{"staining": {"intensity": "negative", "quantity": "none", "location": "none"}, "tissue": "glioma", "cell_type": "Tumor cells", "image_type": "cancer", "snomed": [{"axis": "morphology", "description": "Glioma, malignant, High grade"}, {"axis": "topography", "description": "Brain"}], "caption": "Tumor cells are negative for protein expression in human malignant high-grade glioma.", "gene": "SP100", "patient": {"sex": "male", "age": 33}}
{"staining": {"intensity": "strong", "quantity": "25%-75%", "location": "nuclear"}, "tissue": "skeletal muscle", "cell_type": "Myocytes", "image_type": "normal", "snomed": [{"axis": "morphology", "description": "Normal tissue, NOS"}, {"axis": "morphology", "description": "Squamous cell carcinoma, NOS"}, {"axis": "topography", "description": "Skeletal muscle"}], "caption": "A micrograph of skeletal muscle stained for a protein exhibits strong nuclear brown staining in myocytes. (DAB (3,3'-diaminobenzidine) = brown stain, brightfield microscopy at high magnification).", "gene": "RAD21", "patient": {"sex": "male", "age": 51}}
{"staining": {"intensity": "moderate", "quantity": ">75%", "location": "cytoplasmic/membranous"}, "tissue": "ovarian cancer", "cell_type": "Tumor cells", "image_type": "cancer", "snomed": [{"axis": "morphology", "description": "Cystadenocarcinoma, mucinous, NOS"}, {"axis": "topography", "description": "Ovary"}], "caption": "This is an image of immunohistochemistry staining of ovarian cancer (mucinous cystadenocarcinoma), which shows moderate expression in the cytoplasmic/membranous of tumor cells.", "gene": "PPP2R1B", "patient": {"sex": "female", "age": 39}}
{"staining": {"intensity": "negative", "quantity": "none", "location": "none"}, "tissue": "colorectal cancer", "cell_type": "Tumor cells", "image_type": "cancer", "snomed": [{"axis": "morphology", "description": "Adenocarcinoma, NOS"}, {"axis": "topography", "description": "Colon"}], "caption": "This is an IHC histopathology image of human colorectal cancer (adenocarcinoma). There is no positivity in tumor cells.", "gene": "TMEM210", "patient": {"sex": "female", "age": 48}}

- _Task goal_
Reproduce the material verbatim, line by line.

- _Written answer_
{"staining": {"intensity": "negative", "quantity": "none", "location": "none"}, "tissue": "glioma", "cell_type": "Tumor cells", "image_type": "cancer", "snomed": [{"axis": "morphology", "description": "Glioma, malignant, High grade"}, {"axis": "topography", "description": "Brain"}], "caption": "Tumor cells are negative for protein expression in human malignant high-grade glioma.", "gene": "SP100", "patient": {"sex": "male", "age": 33}}
{"staining": {"intensity": "strong", "quantity": "25%-75%", "location": "nuclear"}, "tissue": "skeletal muscle", "cell_type": "Myocytes", "image_type": "normal", "snomed": [{"axis": "morphology", "description": "Normal tissue, NOS"}, {"axis": "morphology", "description": "Squamous cell carcinoma, NOS"}, {"axis": "topography", "description": "Skeletal muscle"}], "caption": "A micrograph of skeletal muscle stained for a protein exhibits strong nuclear brown staining in myocytes. (DAB (3,3'-diaminobenzidine) = brown stain, brightfield microscopy at high magnification).", "gene": "RAD21", "patient": {"sex": "male", "age": 51}}
{"staining": {"intensity": "moderate", "quantity": ">75%", "location": "cytoplasmic/membranous"}, "tissue": "ovarian cancer", "cell_type": "Tumor cells", "image_type": "cancer", "snomed": [{"axis": "morphology", "description": "Cystadenocarcinoma, mucinous, NOS"}, {"axis": "topography", "description": "Ovary"}], "caption": "This is an image of immunohistochemistry staining of ovarian cancer (mucinous cystadenocarcinoma), which shows moderate expression in the cytoplasmic/membranous of tumor cells.", "gene": "PPP2R1B", "patient": {"sex": "female", "age": 39}}
{"staining": {"intensity": "negative", "quantity": "none", "location": "none"}, "tissue": "colorectal cancer", "cell_type": "Tumor cells", "image_type": "cancer", "snomed": [{"axis": "morphology", "description": "Adenocarcinoma, NOS"}, {"axis": "topography", "description": "Colon"}], "caption": "This is an IHC histopathology image of human colorectal cancer (adenocarcinoma). There is no positivity in tumor cells.", "gene": "TMEM210", "patient": {"sex": "female", "age": 48}}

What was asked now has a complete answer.